Obama has responded with a campaign that emphasizes the limits of American power to repair the Middle East and seeks to keep U.S. forces from being drawn too deeply into chaotic quagmires. The president’s approach has provoked heavy criticism from Republicans, who are promising more bombs and tighter restrictions on Muslim refugees.

“We will carpet-bomb them into oblivion,” said Sen. Ted Cruz (Tex.), describing his plan for the Islamic State. “I don’t know if sand can glow in the dark, but we’re going to find out.”

GOP presidential front-runner Donald Trump has proposed a temporary ban on all Muslim immigrants to the United States.

Obama initially mocked the heated Republican rhetoric as fearful, weak and politically craven. “When candidates say we wouldn’t admit 3-year-old orphans — that’s political posturing,” he said in November.

A few weeks later, in a prime-time address to the nation, the president took a different course.

“The threat from terrorism is real,” he acknowledged. “But we will overcome it. Our success won’t depend on tough talk or abandoning our values or giving in to fear.”

The State of the Union offers Obama another chance to make his case that the United States is strong and secure enough to stay the course and stick to its values.

But it also presents him a huge political opportunity to talk to the country about what kind of person should replace him. The worry among establishment Republicans is that Obama will seize upon remarks by candidates like Trump to discredit the party.

“I suspect he’ll be very tempted to paint the entire party with a broad brush as anti-immigrant, rather than seek out common ground,” said Michael Green, a former George W. Bush White House official and a senior vice president at the Center for Strategic and International Studies.

Obama faces a similar challenge on domestic issues such as gun violence, and he has sought to appeal to universal American values.

“The majority of people in this country are a lot more sensible than what you see in Washington,” Obama said at a CNN town hall meeting on the gun issue last week. He derided the capital and Congress as places where “the loudest, shrillest voices” dominate.

At the State of the Union, the president will use silence to make his case. The White House said it will leave one seat empty in the first lady’s guest box to highlight the toll of gun violence on the country.

On no issue has the country’s growing division been more shocking to the White House than on immigration. The president once hoped to find common ground with Republicans on the matter.

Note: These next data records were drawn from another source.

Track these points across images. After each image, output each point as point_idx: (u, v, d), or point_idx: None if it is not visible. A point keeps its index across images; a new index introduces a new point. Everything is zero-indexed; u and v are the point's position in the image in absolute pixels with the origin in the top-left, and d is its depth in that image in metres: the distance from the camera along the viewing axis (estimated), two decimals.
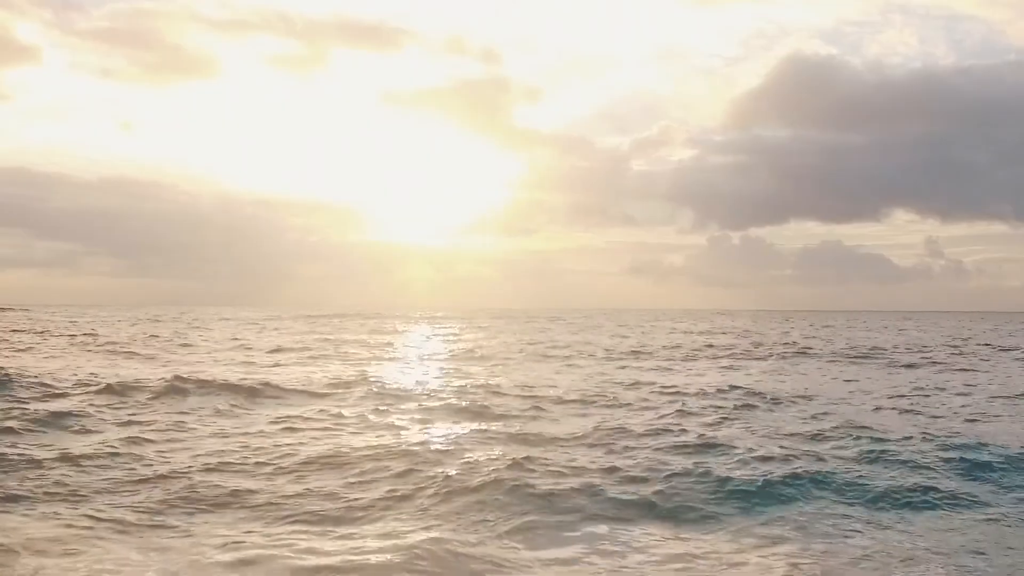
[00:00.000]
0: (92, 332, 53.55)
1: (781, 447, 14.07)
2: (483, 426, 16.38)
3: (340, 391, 21.93)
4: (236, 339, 48.98)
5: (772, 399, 20.99)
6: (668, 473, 11.86)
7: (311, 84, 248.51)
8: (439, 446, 14.01)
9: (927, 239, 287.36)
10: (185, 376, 22.49)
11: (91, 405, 17.89)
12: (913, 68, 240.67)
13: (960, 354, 42.11)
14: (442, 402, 19.73)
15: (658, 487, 11.19)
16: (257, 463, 12.65)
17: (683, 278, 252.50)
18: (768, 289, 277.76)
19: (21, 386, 20.13)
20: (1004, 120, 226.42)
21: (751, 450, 13.65)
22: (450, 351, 42.51)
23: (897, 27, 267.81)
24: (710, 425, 16.80)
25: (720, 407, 19.43)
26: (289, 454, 13.27)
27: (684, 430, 15.86)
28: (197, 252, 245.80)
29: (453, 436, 15.13)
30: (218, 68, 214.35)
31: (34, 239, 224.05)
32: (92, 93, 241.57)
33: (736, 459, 13.02)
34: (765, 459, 12.96)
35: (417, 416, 17.74)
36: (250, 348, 40.79)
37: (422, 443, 14.18)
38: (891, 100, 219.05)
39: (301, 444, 14.18)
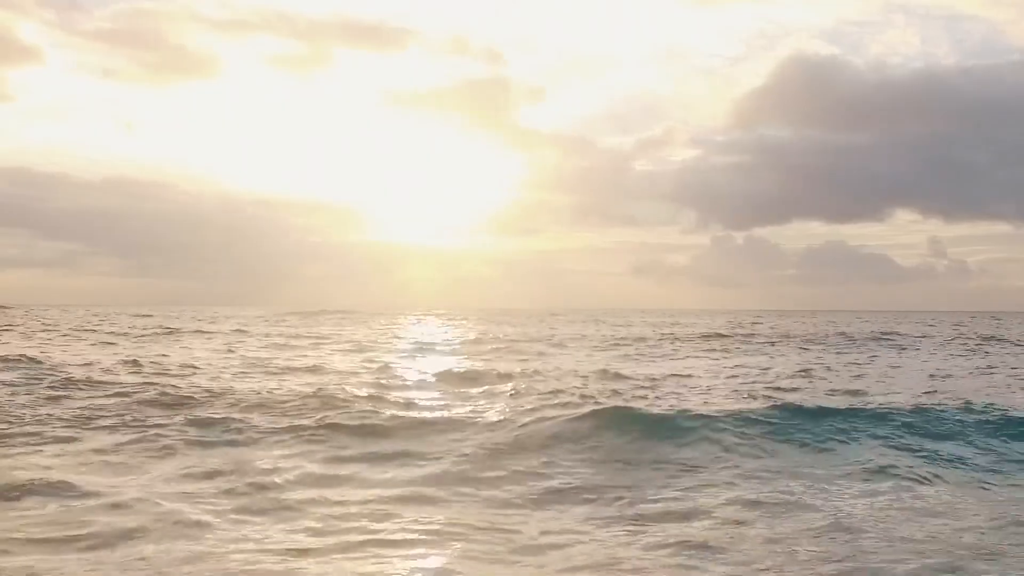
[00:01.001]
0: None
1: None
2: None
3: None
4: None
5: None
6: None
7: (312, 84, 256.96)
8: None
9: (930, 239, 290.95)
10: None
11: None
12: (915, 68, 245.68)
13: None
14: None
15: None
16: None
17: (686, 278, 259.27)
18: (772, 289, 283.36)
19: None
20: (1006, 120, 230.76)
21: None
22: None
23: (898, 27, 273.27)
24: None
25: None
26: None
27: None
28: (198, 252, 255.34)
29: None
30: (219, 68, 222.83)
31: (35, 239, 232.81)
32: (94, 93, 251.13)
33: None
34: None
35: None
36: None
37: None
38: (893, 100, 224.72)
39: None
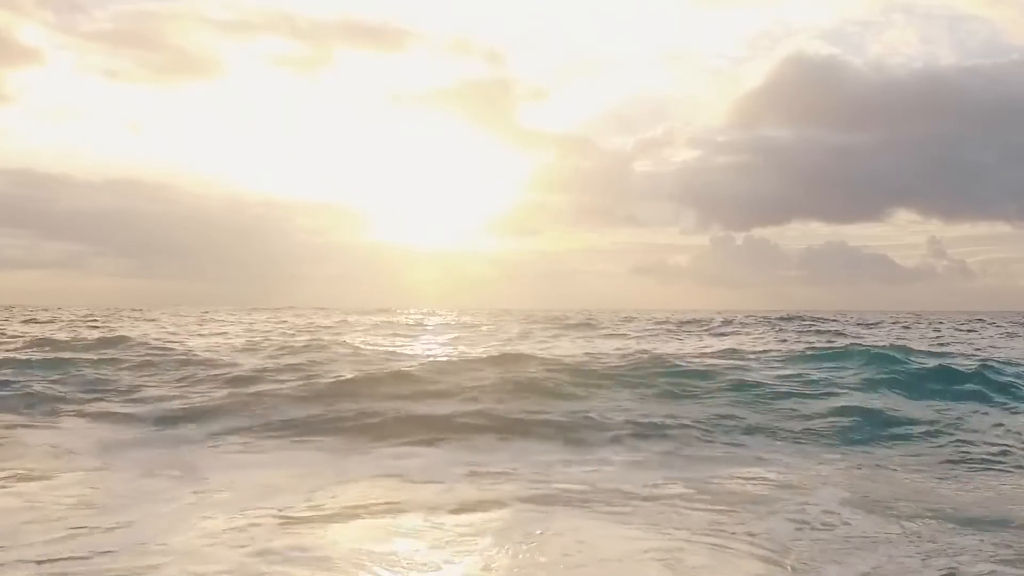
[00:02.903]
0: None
1: None
2: None
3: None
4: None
5: None
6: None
7: (316, 85, 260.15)
8: None
9: (930, 239, 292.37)
10: None
11: None
12: (915, 68, 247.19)
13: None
14: None
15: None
16: None
17: (687, 278, 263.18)
18: (773, 289, 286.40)
19: None
20: (1007, 120, 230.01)
21: None
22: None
23: (899, 27, 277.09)
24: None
25: None
26: None
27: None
28: (203, 253, 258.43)
29: None
30: (223, 69, 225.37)
31: (40, 240, 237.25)
32: (98, 94, 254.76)
33: None
34: None
35: None
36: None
37: None
38: (893, 100, 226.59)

He gave up on Congress in late 2014, issuing an executive order that would defer the deportation of up to 5 million illegal immigrants, most of them parents of U.S. citizens and those who arrived illegally as children.

Republicans immediately denounced him as an “imperial president.” Texas and 25 other states sued to block the program, which has yet to enroll a single person as the two sides fight it out in federal court.

Since then, the immigration debate has veered sharply to the right. Trump vaulted to the top of Republican polls in June after he suggested that most Mexican immigrants are “rapists,” “drug dealers” and “killers,” and promised to deport all 11 million illegal immigrants and erect a wall to keep them out.

Obama, meanwhile, has tried to make the case that new immigrants are an essential part of the American story. In December, the president presided over a naturalization ceremony at the National Archives for immigrants from 25 countries.

“In these new Americans we see our own American stories — our parents, our grandparents, our aunts, our uncles, our cousins,” Obama said. “. . . They set out for a place that was more than just a piece of land, but an idea: America — a place where we can be a part of something bigger.”

The December address did not resonate much amid the clamor of an increasingly loud, divisive and angry presidential campaign. The State of the Union gives Obama a chance to command a much bigger audience on what aides called “the grandest stage in all of American politics.”

In the days after his speech, the president will travel deep into the Republican heartland. In Omaha and then in Baton Rouge, he plans to continue to make his case, betting that in even the reddest of states, he will find people who are willing to listen.